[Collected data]
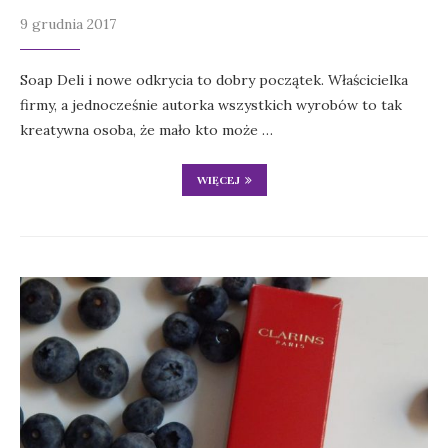
9 grudnia 2017
Soap Deli i nowe odkrycia to dobry początek. Właścicielka
firmy, a jednocześnie autorka wszystkich wyrobów to tak
kreatywna osoba, że mało kto może …
WIĘCEJ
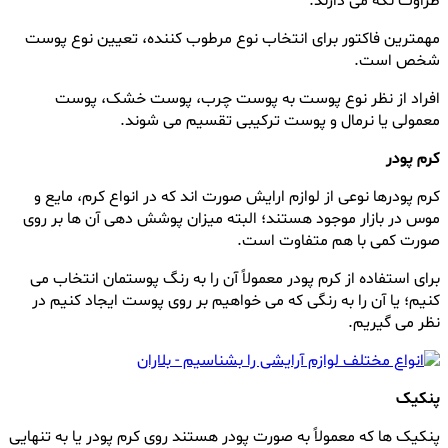
طراوت نگه می دارند.
مهمترین فاکتور برای انتخاب نوع مرطوب کننده، تعیین نوع پوست
شخص است.
افراد از نظر نوع پوست به پوست چرب، پوست خشک، پوست
معمولی یا نرمال و پوست ترکیبی تقسیم می شوند.
کرم پودر
کرم پودرها نوعی از لوازم ارایش صورت اند که در انواع کرم، مایع و
موس در بازار موجود هستند؛ البته میزان پوشش دهی آن ها بر روی
صورت کمی با هم متفاوت است.
برای استفاده از کرم پودر معمولاً آن را به رنگ پوستمان انتخاب می
کنیم؛ یا آن را به رنگی که می خواهیم بر روی پوست ایجاد کنیم در
نظر می گیریم.
پنکیک
پنکیک ها که معمولاً به صورت پودر هستند روی کرم پودر یا به تنهایی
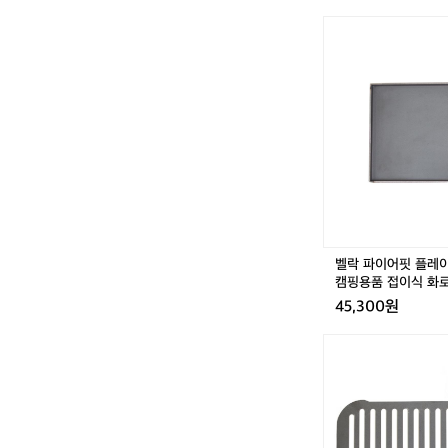
벨
락
파
이
어
핏
플
레
이
트
화
로
대
벨락 파이어핏 플레
불
캠핑용품 접이식 화
멍
45,300원
캠
핑
벨
용
락
품
파
접
이
이
어
식
핏
화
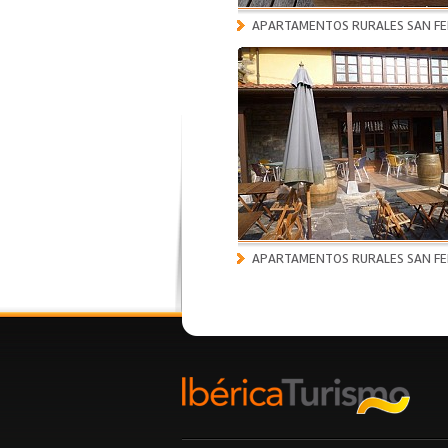
APARTAMENTOS RURALES SAN FE
APARTAMENTOS RURALES SAN FE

INSTRUCTION ▸ Transcribe all of the records above character for character. Exclude the pictures.

EXPECTED ANSWER ▸
9 grudnia 2017
Soap Deli i nowe odkrycia to dobry początek. Właścicielka
firmy, a jednocześnie autorka wszystkich wyrobów to tak
kreatywna osoba, że mało kto może …
WIĘCEJ
طراوت نگه می دارند.
مهمترین فاکتور برای انتخاب نوع مرطوب کننده، تعیین نوع پوست
شخص است.
افراد از نظر نوع پوست به پوست چرب، پوست خشک، پوست
معمولی یا نرمال و پوست ترکیبی تقسیم می شوند.
کرم پودر
کرم پودرها نوعی از لوازم ارایش صورت اند که در انواع کرم، مایع و
موس در بازار موجود هستند؛ البته میزان پوشش دهی آن ها بر روی
صورت کمی با هم متفاوت است.
برای استفاده از کرم پودر معمولاً آن را به رنگ پوستمان انتخاب می
کنیم؛ یا آن را به رنگی که می خواهیم بر روی پوست ایجاد کنیم در
نظر می گیریم.
پنکیک
پنکیک ها که معمولاً به صورت پودر هستند روی کرم پودر یا به تنهایی
벨
락
파
이
어
핏
플
레
이
트
화
로
대
벨락 파이어핏 플레
불
캠핑용품 접이식 화
멍
45,300원
캠
핑
벨
용
락
품
파
접
이
이
어
식
핏
화
APARTAMENTOS RURALES SAN FE
APARTAMENTOS RURALES SAN FE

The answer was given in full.